• TASK DIRECTIONS:
Go through the records and copy each line where the word "тому" occurs.
*** RECORDS FOR THIS TASK Section Begins ***
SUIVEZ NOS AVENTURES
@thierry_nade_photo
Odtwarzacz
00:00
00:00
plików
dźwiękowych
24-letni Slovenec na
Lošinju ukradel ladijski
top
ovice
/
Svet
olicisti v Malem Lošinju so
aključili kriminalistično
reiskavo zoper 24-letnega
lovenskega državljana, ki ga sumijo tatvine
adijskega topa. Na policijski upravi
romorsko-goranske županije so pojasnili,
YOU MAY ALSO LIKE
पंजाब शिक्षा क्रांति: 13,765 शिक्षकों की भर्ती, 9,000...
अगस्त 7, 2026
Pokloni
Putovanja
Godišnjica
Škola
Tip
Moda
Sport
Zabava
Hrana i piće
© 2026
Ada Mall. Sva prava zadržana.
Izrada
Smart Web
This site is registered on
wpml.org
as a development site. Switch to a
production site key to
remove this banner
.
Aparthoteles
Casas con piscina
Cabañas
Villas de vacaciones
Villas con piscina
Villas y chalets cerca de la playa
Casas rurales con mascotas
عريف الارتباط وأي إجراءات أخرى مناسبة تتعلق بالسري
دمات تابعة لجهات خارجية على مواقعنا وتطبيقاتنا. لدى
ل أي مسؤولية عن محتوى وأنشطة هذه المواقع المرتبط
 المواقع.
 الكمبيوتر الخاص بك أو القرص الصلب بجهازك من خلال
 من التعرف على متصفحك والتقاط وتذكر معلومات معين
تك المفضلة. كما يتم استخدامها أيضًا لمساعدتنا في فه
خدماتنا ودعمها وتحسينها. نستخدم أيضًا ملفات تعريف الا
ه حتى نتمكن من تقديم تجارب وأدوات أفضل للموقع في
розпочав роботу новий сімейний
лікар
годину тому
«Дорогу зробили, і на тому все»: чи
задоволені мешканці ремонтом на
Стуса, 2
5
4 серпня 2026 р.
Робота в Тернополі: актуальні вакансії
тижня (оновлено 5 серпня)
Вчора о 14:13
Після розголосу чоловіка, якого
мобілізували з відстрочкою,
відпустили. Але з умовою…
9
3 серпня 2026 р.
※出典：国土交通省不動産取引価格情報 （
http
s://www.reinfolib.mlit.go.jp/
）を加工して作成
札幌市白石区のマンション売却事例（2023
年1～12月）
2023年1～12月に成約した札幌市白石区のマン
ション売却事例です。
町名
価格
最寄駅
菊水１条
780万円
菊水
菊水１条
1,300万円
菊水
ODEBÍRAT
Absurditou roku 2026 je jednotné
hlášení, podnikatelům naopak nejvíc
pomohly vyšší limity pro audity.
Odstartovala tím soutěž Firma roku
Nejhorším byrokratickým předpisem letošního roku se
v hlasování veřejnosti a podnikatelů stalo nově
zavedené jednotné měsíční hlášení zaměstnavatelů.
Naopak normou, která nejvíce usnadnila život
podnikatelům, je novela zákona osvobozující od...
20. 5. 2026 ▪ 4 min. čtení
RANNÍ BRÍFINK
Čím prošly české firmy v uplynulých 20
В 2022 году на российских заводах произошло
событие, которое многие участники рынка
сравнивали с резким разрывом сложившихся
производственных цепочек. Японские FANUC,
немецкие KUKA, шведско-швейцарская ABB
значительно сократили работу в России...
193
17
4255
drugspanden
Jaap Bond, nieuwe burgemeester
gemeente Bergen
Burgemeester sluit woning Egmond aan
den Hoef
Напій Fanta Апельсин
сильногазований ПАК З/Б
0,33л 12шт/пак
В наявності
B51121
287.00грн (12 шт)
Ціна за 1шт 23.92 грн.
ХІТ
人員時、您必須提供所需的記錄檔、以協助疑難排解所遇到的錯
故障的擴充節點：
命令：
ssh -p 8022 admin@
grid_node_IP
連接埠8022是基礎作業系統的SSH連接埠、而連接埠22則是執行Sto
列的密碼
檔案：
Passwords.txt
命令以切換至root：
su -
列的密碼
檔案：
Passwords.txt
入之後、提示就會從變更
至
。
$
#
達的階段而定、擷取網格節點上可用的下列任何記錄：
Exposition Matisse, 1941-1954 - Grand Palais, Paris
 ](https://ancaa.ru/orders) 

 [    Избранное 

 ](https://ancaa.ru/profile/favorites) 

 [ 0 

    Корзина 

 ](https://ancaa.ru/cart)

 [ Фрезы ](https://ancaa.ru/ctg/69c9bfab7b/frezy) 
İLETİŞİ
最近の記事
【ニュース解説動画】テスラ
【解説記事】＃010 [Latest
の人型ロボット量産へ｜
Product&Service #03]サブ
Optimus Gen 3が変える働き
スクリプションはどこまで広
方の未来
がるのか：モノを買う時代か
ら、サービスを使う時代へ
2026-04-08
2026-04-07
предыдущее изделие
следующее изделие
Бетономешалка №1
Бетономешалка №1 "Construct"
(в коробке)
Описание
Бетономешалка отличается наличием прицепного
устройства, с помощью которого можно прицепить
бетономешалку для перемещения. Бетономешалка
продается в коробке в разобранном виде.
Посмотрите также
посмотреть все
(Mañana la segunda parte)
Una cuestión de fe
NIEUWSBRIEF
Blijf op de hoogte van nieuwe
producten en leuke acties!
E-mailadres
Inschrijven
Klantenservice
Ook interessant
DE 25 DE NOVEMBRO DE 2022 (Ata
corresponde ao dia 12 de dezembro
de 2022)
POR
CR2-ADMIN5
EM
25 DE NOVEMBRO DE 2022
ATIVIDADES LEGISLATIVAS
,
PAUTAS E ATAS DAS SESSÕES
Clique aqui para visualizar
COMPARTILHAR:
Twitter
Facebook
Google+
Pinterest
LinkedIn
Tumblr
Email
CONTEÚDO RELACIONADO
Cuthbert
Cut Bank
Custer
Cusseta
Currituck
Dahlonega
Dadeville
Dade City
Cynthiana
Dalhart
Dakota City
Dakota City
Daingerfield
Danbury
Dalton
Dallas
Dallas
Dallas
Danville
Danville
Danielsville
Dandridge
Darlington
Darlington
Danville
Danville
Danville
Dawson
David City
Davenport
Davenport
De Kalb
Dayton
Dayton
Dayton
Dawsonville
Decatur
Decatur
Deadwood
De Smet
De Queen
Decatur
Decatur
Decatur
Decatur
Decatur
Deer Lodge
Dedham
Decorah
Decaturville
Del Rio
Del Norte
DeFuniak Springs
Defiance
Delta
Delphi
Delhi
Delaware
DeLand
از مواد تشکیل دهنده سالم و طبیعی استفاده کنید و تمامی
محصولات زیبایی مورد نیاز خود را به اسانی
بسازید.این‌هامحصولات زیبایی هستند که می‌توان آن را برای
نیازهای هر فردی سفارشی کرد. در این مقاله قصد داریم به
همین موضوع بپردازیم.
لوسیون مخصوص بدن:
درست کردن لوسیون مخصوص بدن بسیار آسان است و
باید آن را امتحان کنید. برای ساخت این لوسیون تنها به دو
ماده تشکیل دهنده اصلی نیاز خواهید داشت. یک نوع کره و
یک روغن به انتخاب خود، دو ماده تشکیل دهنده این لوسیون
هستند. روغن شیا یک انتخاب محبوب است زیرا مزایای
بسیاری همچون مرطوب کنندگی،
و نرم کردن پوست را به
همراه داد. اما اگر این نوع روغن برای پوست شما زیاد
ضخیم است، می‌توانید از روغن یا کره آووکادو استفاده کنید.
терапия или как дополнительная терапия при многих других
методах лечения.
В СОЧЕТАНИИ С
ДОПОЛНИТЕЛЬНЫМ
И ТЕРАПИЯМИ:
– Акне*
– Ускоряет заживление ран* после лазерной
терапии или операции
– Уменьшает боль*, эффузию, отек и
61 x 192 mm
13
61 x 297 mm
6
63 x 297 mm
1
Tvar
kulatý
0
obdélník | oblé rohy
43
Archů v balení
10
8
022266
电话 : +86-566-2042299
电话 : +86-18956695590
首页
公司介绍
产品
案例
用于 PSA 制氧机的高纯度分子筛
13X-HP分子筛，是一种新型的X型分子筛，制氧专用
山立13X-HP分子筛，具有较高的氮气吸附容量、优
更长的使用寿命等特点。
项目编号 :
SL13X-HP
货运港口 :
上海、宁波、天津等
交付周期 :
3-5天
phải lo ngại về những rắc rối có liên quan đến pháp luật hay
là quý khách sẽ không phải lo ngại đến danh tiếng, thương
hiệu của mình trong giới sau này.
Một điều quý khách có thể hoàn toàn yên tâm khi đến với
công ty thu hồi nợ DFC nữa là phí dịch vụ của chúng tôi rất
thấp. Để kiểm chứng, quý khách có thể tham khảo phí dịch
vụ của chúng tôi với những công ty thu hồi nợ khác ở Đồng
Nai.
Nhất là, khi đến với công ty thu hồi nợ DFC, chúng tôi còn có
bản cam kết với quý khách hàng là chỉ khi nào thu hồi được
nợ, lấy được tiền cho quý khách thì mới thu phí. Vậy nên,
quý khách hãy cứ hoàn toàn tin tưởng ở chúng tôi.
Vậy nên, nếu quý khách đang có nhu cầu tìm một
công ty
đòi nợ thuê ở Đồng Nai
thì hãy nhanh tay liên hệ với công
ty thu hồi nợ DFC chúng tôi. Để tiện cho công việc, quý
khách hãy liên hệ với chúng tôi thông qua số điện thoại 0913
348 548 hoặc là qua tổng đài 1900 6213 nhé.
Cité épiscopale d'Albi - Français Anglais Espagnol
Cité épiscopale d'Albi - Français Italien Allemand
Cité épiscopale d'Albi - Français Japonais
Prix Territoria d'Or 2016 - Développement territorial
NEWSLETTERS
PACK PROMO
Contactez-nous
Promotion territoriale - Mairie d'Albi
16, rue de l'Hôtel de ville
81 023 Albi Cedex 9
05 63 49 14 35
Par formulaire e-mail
*** RECORDS FOR THIS TASK Section Ends ***
• EXERCISE RESPONSE:
годину тому
«Дорогу зробили, і на тому все»: чи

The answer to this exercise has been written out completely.